▶ [DOCUMENT SEGMENT]:

# # # # # # #

WWDC25: Bring Advanced speech-to-text capabilities to your app with SpeechAnalyzer

In this article, we will go on a pleasant journey on how to convert an audio file given as input data to text data, which was introduced at WWDC25. This was already possible with Apple’s Speech library. Now with SpeechAnalyzer, which was introduced at WWDC25, this is much more enjoyable!

SpeechAnalyzer API

While SFSpeechRecognizer has been used until now, as of WWDC25, the new SpeechAnalyzer introduced by Apple will be widely used by developers. So why SpeechAnalyzer will start to be popular now, what kind of advantage it has, let’s look at it together!

First of all, I would like to draw your attention to the diagram above. As you can see, the process of a voice becoming a text works like this;

The audio file is given as input data.
The audio file is analyzed and transcribed with SpeechTranscriber.
Finally, the text data is sent to the UI and the process is finished.

Now let’s see how we can make this diagram with Swift step by step.

import Foundation
import AVFAudio
import Speech

First of all, let’s import our Foundation, AVFAudio, Speech libraries in our project.

guard let audioFile = Bundle.main.url(forResource: "exampleAudio", withExtension: "wav") else {
    fatalError("Cannot find example audio file!")
}

let locale = Locale(identifier: "en-EN")

Then let’s read our sample audio file that we uploaded to our project. Since we will process and convert this audio file to text later, we need to keep the audio file in a variable. To specify in which language we will process this audio file, we define it using Locale. We will then use it as a parameter when creating a SpeechTranscriber object.

# # # # # # #

▶ [EXERCISE TASKS]:
1 - Write out the stretch of the SpeechAnalyzer article from "guard let audioFile" through "a SpeechTranscriber object.".
2 - Which three libraries does the SpeechAnalyzer article import into the project?

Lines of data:
# # # # # # #

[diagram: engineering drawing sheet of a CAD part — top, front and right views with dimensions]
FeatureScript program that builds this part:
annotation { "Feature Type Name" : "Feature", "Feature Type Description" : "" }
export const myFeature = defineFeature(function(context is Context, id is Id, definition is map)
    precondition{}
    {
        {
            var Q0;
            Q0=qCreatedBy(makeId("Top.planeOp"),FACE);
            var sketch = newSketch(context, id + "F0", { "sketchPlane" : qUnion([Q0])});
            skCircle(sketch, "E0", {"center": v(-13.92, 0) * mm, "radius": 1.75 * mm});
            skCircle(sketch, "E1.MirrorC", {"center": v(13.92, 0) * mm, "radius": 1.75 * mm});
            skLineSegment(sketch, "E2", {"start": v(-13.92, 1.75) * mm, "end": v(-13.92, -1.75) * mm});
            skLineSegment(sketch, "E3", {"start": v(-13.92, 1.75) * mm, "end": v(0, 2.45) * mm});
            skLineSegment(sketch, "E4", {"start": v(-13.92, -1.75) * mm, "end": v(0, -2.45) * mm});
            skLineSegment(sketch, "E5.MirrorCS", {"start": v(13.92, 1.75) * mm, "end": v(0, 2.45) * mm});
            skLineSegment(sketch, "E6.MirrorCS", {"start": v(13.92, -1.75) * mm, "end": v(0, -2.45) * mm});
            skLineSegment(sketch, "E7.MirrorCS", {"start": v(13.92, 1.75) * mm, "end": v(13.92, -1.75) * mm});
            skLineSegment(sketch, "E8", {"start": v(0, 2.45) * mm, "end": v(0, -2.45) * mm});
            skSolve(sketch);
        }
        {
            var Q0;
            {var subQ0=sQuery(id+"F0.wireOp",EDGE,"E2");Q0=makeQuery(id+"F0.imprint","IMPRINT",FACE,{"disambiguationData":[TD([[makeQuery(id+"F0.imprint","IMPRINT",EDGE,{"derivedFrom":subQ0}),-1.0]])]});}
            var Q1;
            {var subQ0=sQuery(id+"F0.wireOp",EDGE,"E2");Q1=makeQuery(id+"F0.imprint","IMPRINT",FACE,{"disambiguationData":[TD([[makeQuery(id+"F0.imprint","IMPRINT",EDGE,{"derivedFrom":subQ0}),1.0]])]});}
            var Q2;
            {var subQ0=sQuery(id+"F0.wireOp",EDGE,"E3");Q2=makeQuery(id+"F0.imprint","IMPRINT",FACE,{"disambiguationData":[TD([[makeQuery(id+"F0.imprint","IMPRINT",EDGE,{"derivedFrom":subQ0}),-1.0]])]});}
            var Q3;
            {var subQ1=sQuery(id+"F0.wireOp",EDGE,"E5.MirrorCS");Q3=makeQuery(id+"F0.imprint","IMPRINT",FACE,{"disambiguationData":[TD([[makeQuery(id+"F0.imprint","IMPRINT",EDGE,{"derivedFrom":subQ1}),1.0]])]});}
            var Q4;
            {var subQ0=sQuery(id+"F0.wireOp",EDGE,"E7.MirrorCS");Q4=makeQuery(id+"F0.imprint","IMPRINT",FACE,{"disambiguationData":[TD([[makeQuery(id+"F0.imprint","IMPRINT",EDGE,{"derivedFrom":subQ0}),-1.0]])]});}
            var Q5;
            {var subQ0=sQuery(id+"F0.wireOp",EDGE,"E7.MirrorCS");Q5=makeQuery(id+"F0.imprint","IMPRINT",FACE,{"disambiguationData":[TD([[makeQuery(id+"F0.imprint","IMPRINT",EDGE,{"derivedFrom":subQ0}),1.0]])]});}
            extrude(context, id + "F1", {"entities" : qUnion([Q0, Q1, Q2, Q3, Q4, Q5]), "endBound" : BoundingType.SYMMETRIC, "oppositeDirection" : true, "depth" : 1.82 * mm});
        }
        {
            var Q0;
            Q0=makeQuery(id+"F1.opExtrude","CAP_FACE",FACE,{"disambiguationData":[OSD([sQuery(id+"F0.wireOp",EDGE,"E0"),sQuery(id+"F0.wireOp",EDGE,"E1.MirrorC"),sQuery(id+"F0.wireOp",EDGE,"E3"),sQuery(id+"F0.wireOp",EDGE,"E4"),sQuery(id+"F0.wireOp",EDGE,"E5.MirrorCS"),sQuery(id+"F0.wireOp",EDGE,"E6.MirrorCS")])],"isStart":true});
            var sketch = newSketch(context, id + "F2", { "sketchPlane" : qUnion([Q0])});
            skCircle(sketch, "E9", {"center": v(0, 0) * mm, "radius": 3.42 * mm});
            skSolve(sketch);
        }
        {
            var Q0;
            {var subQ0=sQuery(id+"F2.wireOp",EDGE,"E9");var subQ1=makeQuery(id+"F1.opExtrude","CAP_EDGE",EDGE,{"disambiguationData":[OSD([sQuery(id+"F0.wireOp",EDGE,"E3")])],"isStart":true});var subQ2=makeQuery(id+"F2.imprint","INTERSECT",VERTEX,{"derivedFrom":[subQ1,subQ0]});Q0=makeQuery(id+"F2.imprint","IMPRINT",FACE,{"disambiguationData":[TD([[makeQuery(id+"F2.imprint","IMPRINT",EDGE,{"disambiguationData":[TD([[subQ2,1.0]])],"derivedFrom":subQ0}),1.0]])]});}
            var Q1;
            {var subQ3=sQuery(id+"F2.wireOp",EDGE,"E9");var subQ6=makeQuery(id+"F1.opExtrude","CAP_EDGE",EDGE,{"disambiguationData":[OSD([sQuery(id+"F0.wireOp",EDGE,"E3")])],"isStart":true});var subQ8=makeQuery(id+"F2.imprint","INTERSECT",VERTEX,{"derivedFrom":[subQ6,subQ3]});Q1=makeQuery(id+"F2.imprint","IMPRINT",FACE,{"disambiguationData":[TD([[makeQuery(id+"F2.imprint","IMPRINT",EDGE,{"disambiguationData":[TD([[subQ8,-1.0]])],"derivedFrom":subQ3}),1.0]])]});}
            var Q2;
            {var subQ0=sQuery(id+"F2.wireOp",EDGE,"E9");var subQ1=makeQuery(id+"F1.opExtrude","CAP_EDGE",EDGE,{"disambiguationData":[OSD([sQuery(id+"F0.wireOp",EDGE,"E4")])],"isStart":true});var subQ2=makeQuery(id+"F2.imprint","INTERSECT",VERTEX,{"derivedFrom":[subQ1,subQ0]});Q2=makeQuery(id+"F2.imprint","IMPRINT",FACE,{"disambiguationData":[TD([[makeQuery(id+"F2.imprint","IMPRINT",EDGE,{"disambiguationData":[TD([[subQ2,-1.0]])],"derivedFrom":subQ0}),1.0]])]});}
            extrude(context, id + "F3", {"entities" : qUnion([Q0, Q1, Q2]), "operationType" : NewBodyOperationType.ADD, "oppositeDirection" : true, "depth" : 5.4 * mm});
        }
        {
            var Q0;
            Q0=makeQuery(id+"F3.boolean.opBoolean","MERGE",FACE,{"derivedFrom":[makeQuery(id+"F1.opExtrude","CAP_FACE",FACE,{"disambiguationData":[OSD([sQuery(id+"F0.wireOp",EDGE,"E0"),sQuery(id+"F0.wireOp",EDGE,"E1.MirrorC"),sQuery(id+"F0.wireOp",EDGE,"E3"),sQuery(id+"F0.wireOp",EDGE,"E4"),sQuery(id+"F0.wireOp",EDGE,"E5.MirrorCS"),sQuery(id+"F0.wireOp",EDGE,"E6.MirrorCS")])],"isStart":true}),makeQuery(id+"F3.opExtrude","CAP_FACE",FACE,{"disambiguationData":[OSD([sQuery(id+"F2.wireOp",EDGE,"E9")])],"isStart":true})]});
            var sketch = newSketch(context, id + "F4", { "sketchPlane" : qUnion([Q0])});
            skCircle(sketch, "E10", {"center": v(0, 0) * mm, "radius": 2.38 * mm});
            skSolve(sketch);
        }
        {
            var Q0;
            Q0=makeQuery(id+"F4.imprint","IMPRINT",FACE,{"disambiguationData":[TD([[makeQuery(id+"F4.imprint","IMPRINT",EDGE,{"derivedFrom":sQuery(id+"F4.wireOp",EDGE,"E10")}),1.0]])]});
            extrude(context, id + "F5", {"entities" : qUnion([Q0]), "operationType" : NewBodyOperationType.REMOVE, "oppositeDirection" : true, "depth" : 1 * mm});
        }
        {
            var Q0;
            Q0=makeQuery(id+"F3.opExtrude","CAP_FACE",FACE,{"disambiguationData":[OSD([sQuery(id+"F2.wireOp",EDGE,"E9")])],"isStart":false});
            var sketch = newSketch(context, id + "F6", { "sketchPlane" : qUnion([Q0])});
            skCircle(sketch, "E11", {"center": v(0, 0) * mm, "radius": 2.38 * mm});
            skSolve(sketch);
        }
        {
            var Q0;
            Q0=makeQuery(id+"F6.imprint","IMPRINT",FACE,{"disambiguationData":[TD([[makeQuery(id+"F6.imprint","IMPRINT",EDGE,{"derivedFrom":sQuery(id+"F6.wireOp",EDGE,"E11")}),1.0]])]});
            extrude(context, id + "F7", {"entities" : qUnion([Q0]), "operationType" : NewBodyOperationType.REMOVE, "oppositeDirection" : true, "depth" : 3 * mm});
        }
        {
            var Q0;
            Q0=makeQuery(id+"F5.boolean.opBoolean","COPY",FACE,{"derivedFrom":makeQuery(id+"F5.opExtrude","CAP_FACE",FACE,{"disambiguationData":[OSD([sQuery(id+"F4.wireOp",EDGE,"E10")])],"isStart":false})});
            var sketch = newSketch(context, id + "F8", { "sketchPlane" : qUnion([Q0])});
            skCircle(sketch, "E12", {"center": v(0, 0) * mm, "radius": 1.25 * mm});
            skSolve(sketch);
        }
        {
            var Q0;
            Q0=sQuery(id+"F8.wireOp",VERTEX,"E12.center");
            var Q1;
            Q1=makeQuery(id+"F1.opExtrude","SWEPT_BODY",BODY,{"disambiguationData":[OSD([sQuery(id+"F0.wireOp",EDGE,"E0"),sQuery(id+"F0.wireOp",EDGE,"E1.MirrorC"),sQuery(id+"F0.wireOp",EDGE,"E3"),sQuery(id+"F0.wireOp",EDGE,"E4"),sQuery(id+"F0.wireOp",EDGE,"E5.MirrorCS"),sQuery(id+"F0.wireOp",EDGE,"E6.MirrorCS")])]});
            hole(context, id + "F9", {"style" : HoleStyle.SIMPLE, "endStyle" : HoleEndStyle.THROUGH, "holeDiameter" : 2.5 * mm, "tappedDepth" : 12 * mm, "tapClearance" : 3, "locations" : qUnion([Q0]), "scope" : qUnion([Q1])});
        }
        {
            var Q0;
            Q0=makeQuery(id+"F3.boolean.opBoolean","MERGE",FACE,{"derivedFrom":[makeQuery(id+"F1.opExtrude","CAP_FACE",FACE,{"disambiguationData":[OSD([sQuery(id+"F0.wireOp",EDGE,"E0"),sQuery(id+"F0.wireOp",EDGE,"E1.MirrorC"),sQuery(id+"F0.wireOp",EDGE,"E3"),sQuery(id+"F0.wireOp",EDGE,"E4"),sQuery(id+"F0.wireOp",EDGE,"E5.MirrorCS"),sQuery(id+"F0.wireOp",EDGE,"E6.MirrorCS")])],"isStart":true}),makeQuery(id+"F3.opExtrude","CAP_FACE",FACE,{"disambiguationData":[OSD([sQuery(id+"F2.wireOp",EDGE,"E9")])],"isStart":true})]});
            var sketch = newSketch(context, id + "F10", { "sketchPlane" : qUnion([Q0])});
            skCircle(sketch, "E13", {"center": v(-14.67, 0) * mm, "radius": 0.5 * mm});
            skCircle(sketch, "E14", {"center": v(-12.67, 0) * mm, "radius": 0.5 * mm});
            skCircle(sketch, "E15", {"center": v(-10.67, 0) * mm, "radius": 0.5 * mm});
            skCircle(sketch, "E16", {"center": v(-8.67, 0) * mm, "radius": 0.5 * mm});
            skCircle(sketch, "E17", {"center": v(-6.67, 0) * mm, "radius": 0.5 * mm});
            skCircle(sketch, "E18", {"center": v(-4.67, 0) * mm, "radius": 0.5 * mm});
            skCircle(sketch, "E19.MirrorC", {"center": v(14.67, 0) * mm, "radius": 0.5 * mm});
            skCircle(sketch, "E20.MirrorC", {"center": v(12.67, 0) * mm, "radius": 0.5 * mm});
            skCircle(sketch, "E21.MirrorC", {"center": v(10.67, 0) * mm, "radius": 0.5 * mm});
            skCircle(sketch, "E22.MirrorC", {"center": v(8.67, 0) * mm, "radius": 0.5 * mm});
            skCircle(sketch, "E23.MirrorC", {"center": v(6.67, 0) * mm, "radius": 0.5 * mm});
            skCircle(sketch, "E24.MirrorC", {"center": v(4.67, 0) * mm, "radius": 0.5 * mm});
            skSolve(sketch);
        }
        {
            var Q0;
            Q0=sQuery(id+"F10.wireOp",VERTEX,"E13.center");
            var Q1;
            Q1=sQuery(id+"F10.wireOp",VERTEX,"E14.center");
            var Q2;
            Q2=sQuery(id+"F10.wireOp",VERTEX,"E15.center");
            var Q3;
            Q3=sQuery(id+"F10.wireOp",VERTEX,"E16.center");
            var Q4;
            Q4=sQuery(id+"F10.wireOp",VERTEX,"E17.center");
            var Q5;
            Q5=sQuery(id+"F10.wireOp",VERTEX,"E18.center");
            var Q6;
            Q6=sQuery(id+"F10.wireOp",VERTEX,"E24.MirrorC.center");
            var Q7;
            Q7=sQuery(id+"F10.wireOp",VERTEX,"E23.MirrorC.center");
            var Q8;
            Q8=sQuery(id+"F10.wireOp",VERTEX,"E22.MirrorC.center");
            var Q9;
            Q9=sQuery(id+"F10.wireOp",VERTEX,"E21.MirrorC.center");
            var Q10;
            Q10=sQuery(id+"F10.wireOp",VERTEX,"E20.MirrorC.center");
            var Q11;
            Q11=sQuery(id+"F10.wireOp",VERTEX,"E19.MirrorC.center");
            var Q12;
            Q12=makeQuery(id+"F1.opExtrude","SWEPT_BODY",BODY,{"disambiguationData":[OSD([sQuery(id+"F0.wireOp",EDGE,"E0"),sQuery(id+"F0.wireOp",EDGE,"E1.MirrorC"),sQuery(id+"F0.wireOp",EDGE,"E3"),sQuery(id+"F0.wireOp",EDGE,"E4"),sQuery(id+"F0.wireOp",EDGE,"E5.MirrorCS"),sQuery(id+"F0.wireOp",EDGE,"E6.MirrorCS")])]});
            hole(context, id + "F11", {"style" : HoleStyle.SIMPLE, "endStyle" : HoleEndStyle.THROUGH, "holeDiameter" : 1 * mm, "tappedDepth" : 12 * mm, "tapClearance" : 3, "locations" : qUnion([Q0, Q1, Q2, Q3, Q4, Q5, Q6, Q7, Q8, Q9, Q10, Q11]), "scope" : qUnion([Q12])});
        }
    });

# # # # # # #

▶ [SOLUTIONS IN ORDER]:
1 -
guard let audioFile = Bundle.main.url(forResource: "exampleAudio", withExtension: "wav") else {
    fatalError("Cannot find example audio file!")
}

let locale = Locale(identifier: "en-EN")

Then let’s read our sample audio file that we uploaded to our project. Since we will process and convert this audio file to text later, we need to keep the audio file in a variable. To specify in which language we will process this audio file, we define it using Locale. We will then use it as a parameter when creating a SpeechTranscriber object.

2 - Foundation, AVFAudio, and Speech.